*** Opening of EXCERPTED TEXT ***
In a world where lasers are sci-fi's weapon of choice for melting away an enemy spaceship (sometimes even translating to the real world), researchers at the University of Washington have swum against the current and produced the first laser capable of cooling liquids. The technology could be especially useful for slowing down single cells and allow scientists to study biological processes as they happen.

Your run-of-the-mill laser pointer exploits the atomic behavior of rubies to produce photons of red light which are precisely coordinated in both phase and frequency. This careful level of coordination gives off a high-energy beam that usually has the effect of heating up its target – sometimes dramatically so.

But when properly designed, lasers can also be used to cool down objects. The mechanism for a cooling laser was first demonstrated in 1995 in the vacuum. Now, two decades later, researchers Peter Pauzauskie and team have achieved the first cooling laser in liquids, using an infrared laser to cool water by 36° F (20° C) under normal conditions.

This instrument built by UW engineers (from left) Peter Pauzauskie, Xuezhe Zhou, Bennett Smith, Matthew Crane and Paden Roder (unpictured) used infrared laser light to refrigerate liquids for the first time
Dennis Wise/University of Washington

The scientists have achieved this by creating a laser nanocrystal, suspending it in water and illuminating it with concentrated infrared light. The unique reddish-green glow of the crystal carries slightly more energy than it absorbs from the laser, taking the difference by pumping heat away from both the crystal and the surrounding liquid.
*** Close of EXCERPTED TEXT ***
*** Opening of DATA EXCERPTS ***
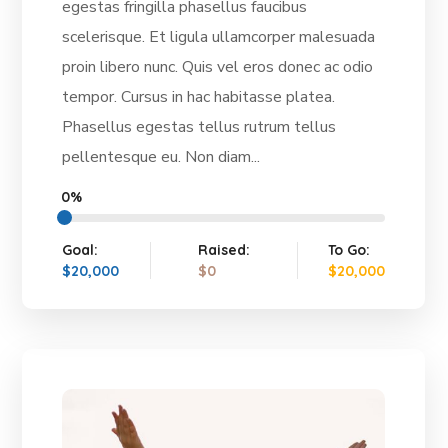
egestas fringilla phasellus faucibus
scelerisque. Et ligula ullamcorper malesuada
proin libero nunc. Quis vel eros donec ac odio
tempor. Cursus in hac habitasse platea.
Phasellus egestas tellus rutrum tellus
pellentesque eu. Non diam...
0%
Goal:
Raised:
To Go:
$20,000
$0
$20,000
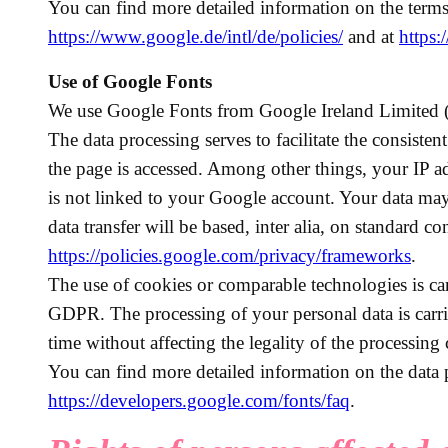
You can find more detailed information on the terms
https://www.google.de/intl/de/policies/
and at
https:
Use of Google Fonts
We use Google Fonts from Google Ireland Limited (
The data processing serves to facilitate the consiste
the page is accessed. Among other things, your IP a
is not linked to your Google account. Your data ma
data transfer will be based, inter alia, on standard co
https://policies.google.com/privacy/frameworks
.
The use of cookies or comparable technologies is car
GDPR. The processing of your personal data is carri
time without affecting the legality of the processing
You can find more detailed information on the data 
https://developers.google.com/fonts/faq
.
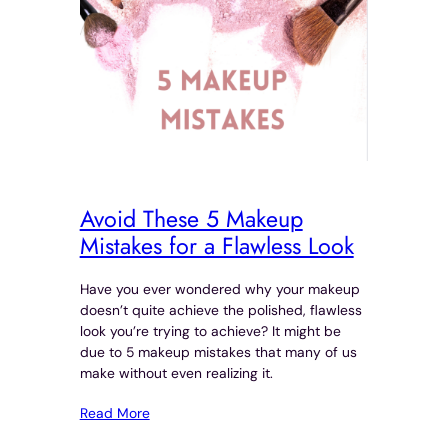
Avoid These 5 Makeup
Mistakes for a Flawless Look
Have you ever wondered why your makeup
doesn’t quite achieve the polished, flawless
look you’re trying to achieve? It might be
due to 5 makeup mistakes that many of us
make without even realizing it.
Read More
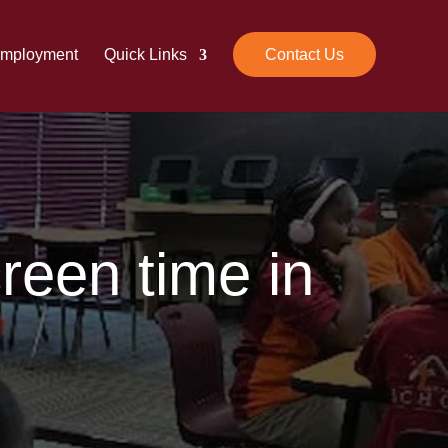
mployment
Quick Links
Contact Us
een time in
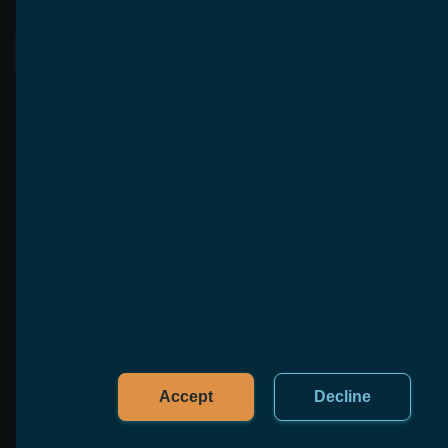
See More
FAQ
To help you with any questions that are not listed 
here, we offer free, no-obligation consultations
Accept
Decline
What is software reengineering?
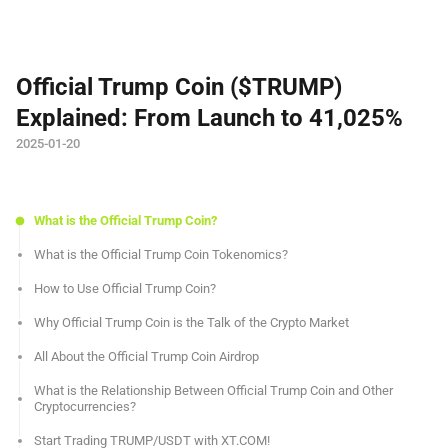
Official Trump Coin ($TRUMP)
Explained: From Launch to 41,025%
2025-01-20
What is the Official Trump Coin?
What is the Official Trump Coin Tokenomics?
How to Use Official Trump Coin?
Why Official Trump Coin is the Talk of the Crypto Market
All About the Official Trump Coin Airdrop
What is the Relationship Between Official Trump Coin and Other
Cryptocurrencies?
Start Trading TRUMP/USDT with XT.COM!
*** Close of DATA EXCERPTS ***
# QUESTIONS ON THE MATERIAL
1 - Retype the part of the laser-cooling article that runs from "This instrument built" down to "the surrounding liquid.".
2 - Write what comes next in the laser-cooling article, picking up after its final sentence.

# RESPONSES PER TASK
1 -
This instrument built by UW engineers (from left) Peter Pauzauskie, Xuezhe Zhou, Bennett Smith, Matthew Crane and Paden Roder (unpictured) used infrared laser light to refrigerate liquids for the first time
Dennis Wise/University of Washington

The scientists have achieved this by creating a laser nanocrystal, suspending it in water and illuminating it with concentrated infrared light. The unique reddish-green glow of the crystal carries slightly more energy than it absorbs from the laser, taking the difference by pumping heat away from both the crystal and the surrounding liquid.

2 -
The nanocrystal can emit more energy than it receives because it exploits the movement of its individual atoms. The temperature of a material is directly related to how fast its atoms are moving, absolute zero corresponding to perfectly still atoms. The infrared light emitted by the cooling laser is set at a frequency such that atoms that happen to be moving toward the light source will emit a photon, producing a distinctive glow and decreasing the speed (and temperature) of the atom.

While growing laser crystals is normally an expensive and time-consuming affair, the researchers were able to do so using a low-cost hydrothermal process which they say was both faster and scalable.

The use of low-energy infrared light opens the possibility of using the cooling laser to precisely refrigerate sections of a cell without killing it, allowing scientists to study biological process in slow motion. To this end, Pauzauskie and team showed the laser could refrigerate common saline solutions and cell culture materials.

Once some of the kinks (including low scalability and energy efficiency) are worked out, the technology could also find use to cool the high-power lasers used in defense and telecommunications systems, or perhaps even to build a fanless (and hopefully silent) cooling system for our laptops and desktop computers.

A study describing the advance is set to appear in the journal Proceedings of the National Academy of Science.